(Saved entries)
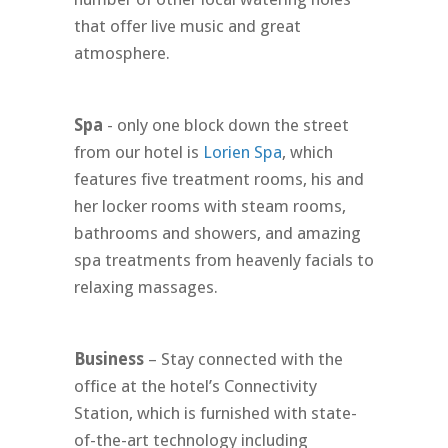
that offer live music and great
atmosphere.
Spa
- only one block down the street
from our hotel is
Lorien Spa
, which
features five treatment rooms, his and
her locker rooms with steam rooms,
bathrooms and showers, and amazing
spa treatments from heavenly facials to
relaxing massages.
Business
– Stay connected with the
office at the hotel’s Connectivity
Station, which is furnished with state-
of-the-art technology including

-- Assigned task --
Hand over the entries again, exactly as written and without the pictures.

-- Your response --
that offer live music and great
atmosphere.
Spa
- only one block down the street
from our hotel is
Lorien Spa
, which
features five treatment rooms, his and
her locker rooms with steam rooms,
bathrooms and showers, and amazing
spa treatments from heavenly facials to
relaxing massages.
Business
– Stay connected with the
office at the hotel’s Connectivity
Station, which is furnished with state-
of-the-art technology including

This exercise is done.